In summary, real estate investing has many advantages and acting as a hedge against inflation is certainly one of them. Of course, we always recommend speaking with your financial advisor when making investment decisions, but we believe investment real estate has a place in any balanced portfolio.
Utah Real Estate Market
The median sold price for single family homes in Salt Lake, Utah and Davis Counties has officially eclipsed the half million dollar mark and sits at $505,000 at the end of May 2021. Truly remarkable to think that just 5 short months ago, that figure was over $66,000 lower. Although, it is important to note that month over month, the numbers appear to be stabilizing.
Median Sold Price
Monthly % Change: Up 1.0%
Monthly % Change: Down 0.56%
Average Number of Active Listings
Monthly % Change: Up 1.2%
- Serious Delinquency Rate decreases in April - Mortgage giant Freddie Mac announced that the Serious Delinquency Rate (90+ days behind or in foreclosure) for April fell to 2.15% from 2.24% in March.

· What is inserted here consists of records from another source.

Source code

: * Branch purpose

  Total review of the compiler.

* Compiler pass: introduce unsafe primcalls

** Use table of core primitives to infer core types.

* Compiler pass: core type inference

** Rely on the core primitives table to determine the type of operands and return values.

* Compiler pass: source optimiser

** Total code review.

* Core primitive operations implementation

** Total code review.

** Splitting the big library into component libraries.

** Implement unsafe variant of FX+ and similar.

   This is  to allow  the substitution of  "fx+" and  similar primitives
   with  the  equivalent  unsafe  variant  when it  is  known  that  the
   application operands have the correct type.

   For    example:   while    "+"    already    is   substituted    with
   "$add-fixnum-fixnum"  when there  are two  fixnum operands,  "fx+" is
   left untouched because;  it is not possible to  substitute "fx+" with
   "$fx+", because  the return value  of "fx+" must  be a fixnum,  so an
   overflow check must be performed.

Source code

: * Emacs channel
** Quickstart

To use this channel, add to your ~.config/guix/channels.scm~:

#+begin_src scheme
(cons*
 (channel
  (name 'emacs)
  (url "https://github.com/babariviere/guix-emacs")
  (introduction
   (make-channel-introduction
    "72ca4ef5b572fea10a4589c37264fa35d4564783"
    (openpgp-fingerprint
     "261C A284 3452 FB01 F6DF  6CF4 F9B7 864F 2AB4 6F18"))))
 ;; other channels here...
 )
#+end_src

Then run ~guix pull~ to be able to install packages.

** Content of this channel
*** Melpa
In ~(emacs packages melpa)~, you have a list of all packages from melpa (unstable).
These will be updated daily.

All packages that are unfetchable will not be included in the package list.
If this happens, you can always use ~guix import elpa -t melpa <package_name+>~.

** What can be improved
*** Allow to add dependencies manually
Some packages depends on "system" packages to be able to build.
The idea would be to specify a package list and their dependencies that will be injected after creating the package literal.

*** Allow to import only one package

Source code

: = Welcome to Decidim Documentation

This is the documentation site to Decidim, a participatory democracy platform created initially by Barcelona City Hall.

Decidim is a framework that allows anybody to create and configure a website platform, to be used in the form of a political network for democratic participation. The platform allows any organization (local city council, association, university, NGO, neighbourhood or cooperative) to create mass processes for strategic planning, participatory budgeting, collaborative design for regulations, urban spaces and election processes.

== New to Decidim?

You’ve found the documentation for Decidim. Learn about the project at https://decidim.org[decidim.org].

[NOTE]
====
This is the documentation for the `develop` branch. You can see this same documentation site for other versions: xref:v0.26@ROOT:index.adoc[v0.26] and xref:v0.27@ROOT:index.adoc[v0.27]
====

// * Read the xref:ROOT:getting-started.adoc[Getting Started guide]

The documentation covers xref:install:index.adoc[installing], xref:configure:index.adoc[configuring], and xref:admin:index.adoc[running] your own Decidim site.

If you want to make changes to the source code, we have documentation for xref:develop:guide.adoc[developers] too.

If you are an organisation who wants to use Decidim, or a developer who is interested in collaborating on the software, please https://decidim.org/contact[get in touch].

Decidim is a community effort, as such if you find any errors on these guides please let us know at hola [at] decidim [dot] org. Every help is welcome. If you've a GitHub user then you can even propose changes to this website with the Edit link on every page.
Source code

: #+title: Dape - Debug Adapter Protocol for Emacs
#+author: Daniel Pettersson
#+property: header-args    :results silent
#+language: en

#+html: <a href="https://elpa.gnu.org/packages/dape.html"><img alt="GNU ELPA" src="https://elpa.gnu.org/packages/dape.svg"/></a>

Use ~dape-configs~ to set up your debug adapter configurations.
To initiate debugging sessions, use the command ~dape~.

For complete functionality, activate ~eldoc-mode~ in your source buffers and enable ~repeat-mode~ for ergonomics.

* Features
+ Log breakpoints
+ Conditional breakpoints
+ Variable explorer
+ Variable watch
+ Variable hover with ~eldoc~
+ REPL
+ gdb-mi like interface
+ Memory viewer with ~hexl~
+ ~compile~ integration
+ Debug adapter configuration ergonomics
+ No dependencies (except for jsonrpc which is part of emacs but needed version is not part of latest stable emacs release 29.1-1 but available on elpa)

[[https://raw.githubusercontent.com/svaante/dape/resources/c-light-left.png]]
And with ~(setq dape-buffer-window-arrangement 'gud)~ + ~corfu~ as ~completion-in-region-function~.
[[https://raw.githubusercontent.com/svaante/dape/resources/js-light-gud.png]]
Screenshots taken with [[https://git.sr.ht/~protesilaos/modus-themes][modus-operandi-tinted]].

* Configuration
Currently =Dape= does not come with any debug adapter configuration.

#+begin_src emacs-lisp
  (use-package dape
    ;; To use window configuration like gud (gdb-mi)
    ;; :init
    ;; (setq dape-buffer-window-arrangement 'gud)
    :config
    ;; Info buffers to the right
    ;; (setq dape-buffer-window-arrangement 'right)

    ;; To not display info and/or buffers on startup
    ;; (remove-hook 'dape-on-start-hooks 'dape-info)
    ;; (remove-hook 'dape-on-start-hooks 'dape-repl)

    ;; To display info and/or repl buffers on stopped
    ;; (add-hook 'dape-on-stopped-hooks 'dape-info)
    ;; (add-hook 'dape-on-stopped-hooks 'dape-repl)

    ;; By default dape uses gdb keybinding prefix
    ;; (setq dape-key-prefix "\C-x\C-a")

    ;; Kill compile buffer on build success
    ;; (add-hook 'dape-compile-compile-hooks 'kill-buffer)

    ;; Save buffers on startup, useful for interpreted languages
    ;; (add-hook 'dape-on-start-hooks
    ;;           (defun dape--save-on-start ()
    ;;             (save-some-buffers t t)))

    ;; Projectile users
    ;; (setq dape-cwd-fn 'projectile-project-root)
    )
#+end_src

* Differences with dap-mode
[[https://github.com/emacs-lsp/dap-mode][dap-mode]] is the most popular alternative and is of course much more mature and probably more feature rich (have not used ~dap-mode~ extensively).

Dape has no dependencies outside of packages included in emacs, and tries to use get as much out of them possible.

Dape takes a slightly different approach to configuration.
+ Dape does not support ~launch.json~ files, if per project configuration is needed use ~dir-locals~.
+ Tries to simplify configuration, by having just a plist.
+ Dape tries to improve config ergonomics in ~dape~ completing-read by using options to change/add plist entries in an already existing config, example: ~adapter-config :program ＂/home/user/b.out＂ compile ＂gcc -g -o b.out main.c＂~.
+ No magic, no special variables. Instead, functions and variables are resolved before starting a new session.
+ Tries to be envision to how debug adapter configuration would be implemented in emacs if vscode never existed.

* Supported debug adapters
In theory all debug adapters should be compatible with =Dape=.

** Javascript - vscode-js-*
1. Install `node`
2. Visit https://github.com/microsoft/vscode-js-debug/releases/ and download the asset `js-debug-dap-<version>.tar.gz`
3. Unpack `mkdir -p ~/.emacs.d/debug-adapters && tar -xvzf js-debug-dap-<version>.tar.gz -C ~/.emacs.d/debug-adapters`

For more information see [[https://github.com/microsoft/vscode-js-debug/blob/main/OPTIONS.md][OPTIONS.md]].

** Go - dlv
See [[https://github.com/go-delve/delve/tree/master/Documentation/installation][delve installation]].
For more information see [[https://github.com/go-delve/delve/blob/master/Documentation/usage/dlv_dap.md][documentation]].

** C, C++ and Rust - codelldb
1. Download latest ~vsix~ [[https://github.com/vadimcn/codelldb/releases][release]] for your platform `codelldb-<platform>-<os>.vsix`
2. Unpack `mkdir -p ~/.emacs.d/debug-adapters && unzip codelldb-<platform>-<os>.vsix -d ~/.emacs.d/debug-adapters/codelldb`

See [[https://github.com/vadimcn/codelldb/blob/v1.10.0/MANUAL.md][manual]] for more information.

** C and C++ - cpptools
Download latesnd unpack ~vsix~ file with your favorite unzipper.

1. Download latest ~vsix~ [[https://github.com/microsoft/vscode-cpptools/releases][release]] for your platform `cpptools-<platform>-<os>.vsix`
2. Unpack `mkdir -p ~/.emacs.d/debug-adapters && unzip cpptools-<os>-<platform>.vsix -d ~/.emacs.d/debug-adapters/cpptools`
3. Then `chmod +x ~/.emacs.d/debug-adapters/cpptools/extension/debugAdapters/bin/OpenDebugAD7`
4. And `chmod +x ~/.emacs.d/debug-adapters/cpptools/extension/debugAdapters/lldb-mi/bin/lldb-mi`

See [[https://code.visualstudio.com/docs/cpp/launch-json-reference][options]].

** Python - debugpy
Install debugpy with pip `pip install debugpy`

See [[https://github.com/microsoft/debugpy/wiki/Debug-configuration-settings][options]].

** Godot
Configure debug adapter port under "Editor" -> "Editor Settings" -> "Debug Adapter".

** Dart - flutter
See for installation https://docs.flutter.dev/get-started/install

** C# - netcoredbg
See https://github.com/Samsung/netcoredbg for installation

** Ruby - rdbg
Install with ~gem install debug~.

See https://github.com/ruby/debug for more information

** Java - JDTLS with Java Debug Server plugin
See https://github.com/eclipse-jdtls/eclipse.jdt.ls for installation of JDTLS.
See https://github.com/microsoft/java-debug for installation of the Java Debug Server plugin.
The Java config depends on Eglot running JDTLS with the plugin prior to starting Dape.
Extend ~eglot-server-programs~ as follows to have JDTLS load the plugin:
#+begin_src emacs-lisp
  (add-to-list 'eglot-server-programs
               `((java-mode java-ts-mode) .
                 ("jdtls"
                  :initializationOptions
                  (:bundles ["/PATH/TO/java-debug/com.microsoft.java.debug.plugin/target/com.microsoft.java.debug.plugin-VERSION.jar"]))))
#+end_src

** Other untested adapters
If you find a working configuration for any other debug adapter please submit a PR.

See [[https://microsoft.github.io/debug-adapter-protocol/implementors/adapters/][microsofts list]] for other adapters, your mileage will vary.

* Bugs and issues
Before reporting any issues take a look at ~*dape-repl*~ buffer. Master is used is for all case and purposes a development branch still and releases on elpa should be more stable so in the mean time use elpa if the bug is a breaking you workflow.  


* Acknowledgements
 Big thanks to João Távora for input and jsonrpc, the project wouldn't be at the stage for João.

For context, this number peaked at 4.2% in February of 2010 (following the housing bubble) and reached 3.17% in August of 2020 (Pandemic) so the financial picture for homeowners is definitely trending in the right direction.
- Rent Growth Erases Pandemic Declines - According to Apartment list, national median rent growth has officially erased all pandemic-driven declines. Overall rents increased 2.3% from April to May and have climbed 5.4% year over year. Locally, rents in Utah are up 2.48% month over month and 9.36% year over year so we are trending above the national average.